Behind every stock lies a business, and behind every business lies its employees, toiling every day to make sure things run smoothly. In today's world -- with artificial intelligence, the Internet of Things, and a slew of new, exciting technologies -- highly talented executives, especially in tech, have more choices than ever. So when a big company makes a high-profile hire or promotion, it's noteworthy.
Recently, Apple (NASDAQ:AAPL) made two headline-grabbing personnel decisions -- one new hire and a promotion -- that could affect its key services and product offerings.
Poaching from Google
Apple recently announced the hiring of John Giannandrea, formerly Alphabet's head of artificial intelligence. According to The Guardian, Giannandrea was a driving force behind Google's improvement in its core search products and voice-recognition technologies. He'd been with Google since 2010 when his start-up Metaweb was acquired by the search giant.
According to an email shared with The New York Times, CEO Tim Cook said, "Our technology must be infused with the values we all hold dear ... John shares our commitment to privacy and our thoughtful approach as we make computers even smarter and more personal."
Apple has been investing in artificial intelligence on a number of key fronts, including the recently unveiled HomePod and the company's self-driving car ambitions. However, as capable as Apple is, its current AI offerings lag well behind those of Google.
It's not known why Giannandrea chose to leave Google for Apple -- whether it was money, the chance to work at the brand new Apple Park campus, or more of a values-based choice, as suggested by Cook's comment quoted above.
One thing is for sure: Apple is making a bigger and bigger push to improve its AI systems. It was recently reported that its new HomePod smart speaker isn't selling very well, and the company cut its internal forecasts as the HomePod's AI capabilities reportedly lag well behind the leading home speakers from Google and Amazon.
In addition, Tim Cook has called self-driving cars "the mother of all AI projects", and Giannandrea's hire may also help Apple move toward that end. While Alphabet's Waymo unit is thought to be miles ahead (pun intended) of the competition, Apple researchers published a paper last fall outlining a breakthrough in their own lidar efforts. The company's self-driving car project, known as Titan, has seen several leadership changes. However, it's unclear whether Giannandrea will be directly involved in Project Titan.
The new face of Apple Music
Apple also made a big promotion, picking Oliver Schusser, the former head of its European content and music operations, to head Apple Music. He'll replace outgoing head Jimmy Iovine, who announced last summer that he would be stepping down, though transitioning into a consulting role.
Iovine, whose many career highlights include producing Bruce Springsteen's Born to Run album and founding Interscope Records in 1989, joined Apple via Beats Electronics, which Apple acquired in 2013.
Those will be some mighty big shoes to fill, but obviously Schusser has proven himself to CEO Tim Cook, having launched the international App Store, iTunes Movies and TV, Apple News, and Apple podcasts, among other initiatives.
Apple Music has also made significant progress against worldwide streaming leader Spotify, which began trading publicly earlier this month.
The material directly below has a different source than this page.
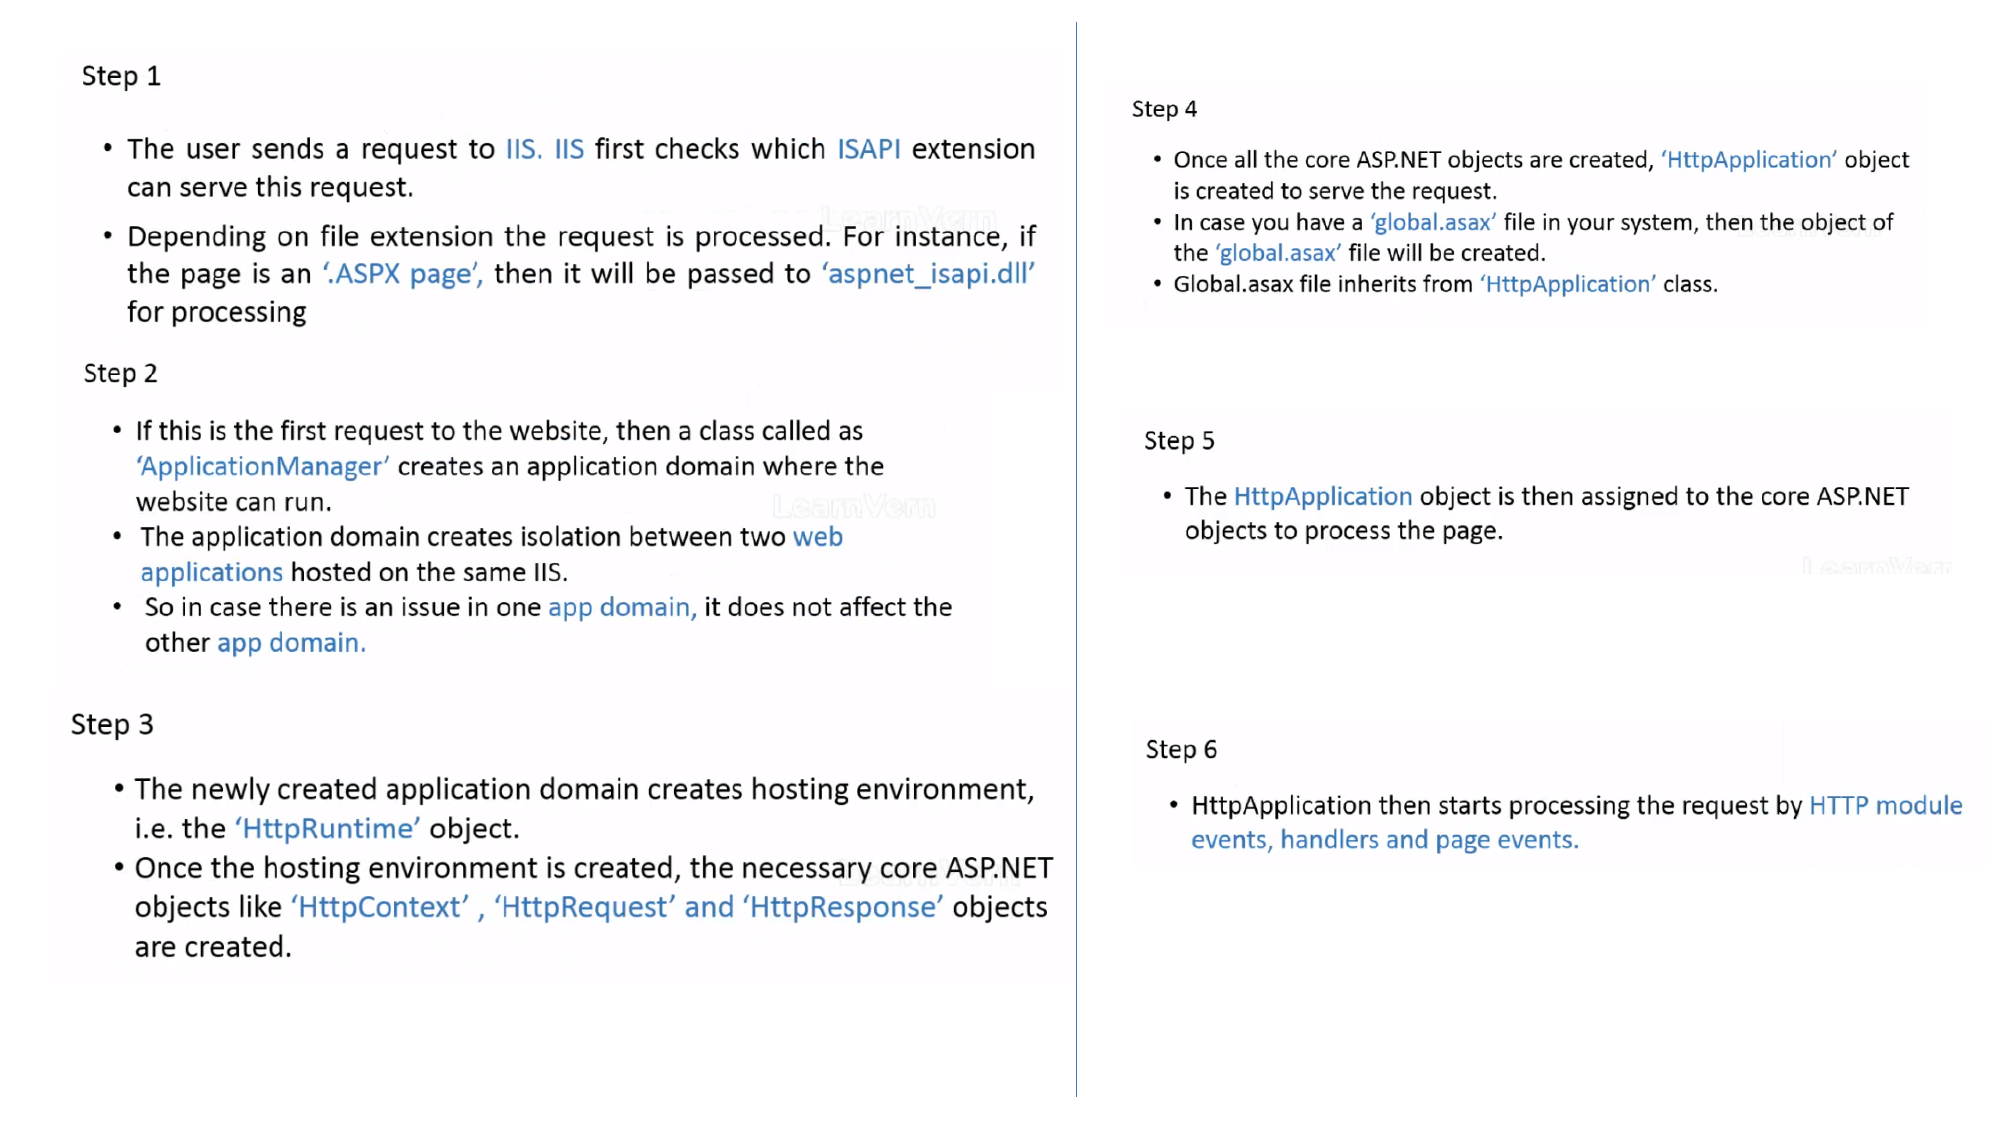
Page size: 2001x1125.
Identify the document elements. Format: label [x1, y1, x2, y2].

For instance, Apple announced last week that it had reached 40 million subscribers. While that's still far behind the 73 million to 76 million estimated for Spotify, Apple Music appears to be growing faster, especially in the U.S. Therefore, it appears Iovine is handing off an Apple Music service that's in excellent shape and winning over customers, and it may only need continued execution from a seasoned executive like Schusser.
The promotion is important, because Apple Music plays a key role in the company's services division, which it hopes to grow to $40 billion in revenue by 2020. Growing services are a key part of diversifying the company away from slowing iPhone sales. Last quarter, Apple reported $8.47 billion in services revenue, good for 18% year-over-year growth. Apple Music's 40 million subscribers paying $9.99 per month equals about $1.2 billion quarterly, or about 15% of that total.
Apple's cash cow is undoubtedly the iPhone, which makes up 70% of revenue. However, its strength doesn't come from just one device but the way its hardware and software ecosystems all work together. AI-enabled products and services such as Apple Music are two big ways that Apple hopes to lure customers into its ecosystems and retain them in the future. These two personnel changes are important milestones as the company works toward those goals.